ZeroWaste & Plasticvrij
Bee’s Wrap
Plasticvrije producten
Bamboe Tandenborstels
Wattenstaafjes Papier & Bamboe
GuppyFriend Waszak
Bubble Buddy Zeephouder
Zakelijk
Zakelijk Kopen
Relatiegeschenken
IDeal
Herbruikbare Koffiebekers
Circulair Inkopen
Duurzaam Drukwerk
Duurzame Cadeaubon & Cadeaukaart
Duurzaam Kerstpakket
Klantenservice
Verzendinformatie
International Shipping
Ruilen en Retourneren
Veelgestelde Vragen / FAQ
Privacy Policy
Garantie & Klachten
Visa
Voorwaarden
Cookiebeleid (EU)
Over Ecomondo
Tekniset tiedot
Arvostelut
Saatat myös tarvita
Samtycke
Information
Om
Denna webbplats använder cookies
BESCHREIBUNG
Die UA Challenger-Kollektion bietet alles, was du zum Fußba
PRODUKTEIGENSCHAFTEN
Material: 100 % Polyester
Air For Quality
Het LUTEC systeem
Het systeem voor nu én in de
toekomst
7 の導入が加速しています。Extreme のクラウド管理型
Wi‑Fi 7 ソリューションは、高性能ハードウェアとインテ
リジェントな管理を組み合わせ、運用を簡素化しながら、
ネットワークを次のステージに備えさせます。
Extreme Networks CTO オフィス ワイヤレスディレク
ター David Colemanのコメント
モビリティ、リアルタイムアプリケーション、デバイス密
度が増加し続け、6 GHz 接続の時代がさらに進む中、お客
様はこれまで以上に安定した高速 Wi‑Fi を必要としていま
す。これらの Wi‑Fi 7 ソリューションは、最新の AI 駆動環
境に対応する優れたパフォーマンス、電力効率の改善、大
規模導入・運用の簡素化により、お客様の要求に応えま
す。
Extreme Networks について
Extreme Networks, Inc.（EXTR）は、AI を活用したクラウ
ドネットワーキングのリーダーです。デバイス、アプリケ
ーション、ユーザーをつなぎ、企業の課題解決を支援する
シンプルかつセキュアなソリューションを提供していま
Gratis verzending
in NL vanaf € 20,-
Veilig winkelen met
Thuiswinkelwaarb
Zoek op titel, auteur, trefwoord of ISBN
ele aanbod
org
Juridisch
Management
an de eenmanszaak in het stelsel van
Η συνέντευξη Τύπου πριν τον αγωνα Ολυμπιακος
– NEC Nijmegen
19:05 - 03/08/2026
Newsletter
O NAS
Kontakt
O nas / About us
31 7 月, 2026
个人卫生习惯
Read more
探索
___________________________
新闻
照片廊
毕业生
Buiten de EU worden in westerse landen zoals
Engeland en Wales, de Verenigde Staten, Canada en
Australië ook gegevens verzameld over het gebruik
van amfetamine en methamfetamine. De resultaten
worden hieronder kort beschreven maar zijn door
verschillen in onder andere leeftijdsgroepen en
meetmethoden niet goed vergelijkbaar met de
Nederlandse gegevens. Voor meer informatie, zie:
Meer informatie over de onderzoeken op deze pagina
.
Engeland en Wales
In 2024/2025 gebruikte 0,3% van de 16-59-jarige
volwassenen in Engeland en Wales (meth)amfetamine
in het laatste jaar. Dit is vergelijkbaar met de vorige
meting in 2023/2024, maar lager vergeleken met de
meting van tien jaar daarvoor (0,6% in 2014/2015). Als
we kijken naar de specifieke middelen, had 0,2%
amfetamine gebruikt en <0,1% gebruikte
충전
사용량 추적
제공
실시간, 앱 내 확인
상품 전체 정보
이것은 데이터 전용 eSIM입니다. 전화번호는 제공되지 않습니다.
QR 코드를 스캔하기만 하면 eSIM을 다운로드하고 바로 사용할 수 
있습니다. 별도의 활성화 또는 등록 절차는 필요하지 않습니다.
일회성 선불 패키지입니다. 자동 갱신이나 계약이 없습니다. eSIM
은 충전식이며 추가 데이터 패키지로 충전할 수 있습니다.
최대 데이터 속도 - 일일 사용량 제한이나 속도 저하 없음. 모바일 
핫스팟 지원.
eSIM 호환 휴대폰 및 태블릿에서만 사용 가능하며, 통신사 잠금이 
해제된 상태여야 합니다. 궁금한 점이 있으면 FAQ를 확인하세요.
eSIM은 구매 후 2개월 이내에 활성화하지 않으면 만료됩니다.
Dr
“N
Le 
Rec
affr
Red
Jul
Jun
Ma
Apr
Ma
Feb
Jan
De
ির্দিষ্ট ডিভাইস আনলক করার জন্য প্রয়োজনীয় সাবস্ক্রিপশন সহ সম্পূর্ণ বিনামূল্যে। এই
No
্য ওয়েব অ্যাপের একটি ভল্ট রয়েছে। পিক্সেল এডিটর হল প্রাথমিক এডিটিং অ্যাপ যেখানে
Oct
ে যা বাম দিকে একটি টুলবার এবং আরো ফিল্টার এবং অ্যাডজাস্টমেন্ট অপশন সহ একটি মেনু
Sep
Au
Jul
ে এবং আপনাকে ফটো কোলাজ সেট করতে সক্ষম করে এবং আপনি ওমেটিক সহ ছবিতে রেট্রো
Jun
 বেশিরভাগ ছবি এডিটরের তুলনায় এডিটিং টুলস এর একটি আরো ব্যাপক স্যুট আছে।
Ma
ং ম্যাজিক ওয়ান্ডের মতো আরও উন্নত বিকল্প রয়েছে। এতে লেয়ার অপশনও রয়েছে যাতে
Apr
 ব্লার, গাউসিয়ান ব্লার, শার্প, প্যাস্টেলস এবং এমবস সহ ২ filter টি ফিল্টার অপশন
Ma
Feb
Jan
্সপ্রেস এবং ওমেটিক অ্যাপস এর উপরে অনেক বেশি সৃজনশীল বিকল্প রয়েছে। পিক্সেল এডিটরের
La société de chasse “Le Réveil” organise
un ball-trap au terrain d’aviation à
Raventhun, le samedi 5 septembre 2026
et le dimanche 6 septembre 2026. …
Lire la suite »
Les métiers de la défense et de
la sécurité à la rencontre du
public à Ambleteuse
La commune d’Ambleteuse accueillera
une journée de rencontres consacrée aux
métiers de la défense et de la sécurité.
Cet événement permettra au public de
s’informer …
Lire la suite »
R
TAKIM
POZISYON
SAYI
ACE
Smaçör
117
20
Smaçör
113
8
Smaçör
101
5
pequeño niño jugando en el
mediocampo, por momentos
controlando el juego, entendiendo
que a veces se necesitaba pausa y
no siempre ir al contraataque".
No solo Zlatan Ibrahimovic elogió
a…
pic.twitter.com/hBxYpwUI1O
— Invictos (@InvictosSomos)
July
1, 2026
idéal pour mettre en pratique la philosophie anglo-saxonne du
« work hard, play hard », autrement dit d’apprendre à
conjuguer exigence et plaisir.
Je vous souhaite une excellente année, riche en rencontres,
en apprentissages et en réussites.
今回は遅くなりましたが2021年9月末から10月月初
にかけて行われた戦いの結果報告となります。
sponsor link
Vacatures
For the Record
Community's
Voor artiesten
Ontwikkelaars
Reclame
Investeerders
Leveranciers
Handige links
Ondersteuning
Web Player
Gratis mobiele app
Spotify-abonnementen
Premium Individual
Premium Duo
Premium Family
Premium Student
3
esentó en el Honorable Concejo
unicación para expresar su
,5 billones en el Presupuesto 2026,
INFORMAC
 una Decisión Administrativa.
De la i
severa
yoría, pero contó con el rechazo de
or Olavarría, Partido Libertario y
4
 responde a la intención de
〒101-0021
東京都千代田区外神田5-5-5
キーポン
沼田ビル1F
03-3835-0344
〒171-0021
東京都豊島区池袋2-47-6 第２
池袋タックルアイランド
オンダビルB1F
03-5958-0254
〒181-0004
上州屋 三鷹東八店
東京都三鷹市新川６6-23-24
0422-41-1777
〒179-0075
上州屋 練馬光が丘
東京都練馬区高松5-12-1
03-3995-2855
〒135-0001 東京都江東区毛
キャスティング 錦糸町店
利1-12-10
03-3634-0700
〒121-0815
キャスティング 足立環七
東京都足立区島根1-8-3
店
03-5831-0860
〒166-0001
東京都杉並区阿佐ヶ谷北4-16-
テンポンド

→ **Exercise**
In the listing above, find the line with "Raventhun, le samedi 5 septembre 2026" and the line with "For the Record". Output those two lines and every line between them, exactly as written.

→ **Solution**
Raventhun, le samedi 5 septembre 2026
et le dimanche 6 septembre 2026. …
Lire la suite »
Les métiers de la défense et de
la sécurité à la rencontre du
public à Ambleteuse
La commune d’Ambleteuse accueillera
une journée de rencontres consacrée aux
métiers de la défense et de la sécurité.
Cet événement permettra au public de
s’informer …
Lire la suite »
R
TAKIM
POZISYON
SAYI
ACE
Smaçör
117
20
Smaçör
113
8
Smaçör
101
5
pequeño niño jugando en el
mediocampo, por momentos
controlando el juego, entendiendo
que a veces se necesitaba pausa y
no siempre ir al contraataque".
No solo Zlatan Ibrahimovic elogió
a…
pic.twitter.com/hBxYpwUI1O
— Invictos (@InvictosSomos)
July
1, 2026
idéal pour mettre en pratique la philosophie anglo-saxonne du
« work hard, play hard », autrement dit d’apprendre à
conjuguer exigence et plaisir.
Je vous souhaite une excellente année, riche en rencontres,
en apprentissages et en réussites.
今回は遅くなりましたが2021年9月末から10月月初
にかけて行われた戦いの結果報告となります。
sponsor link
Vacatures
For the Record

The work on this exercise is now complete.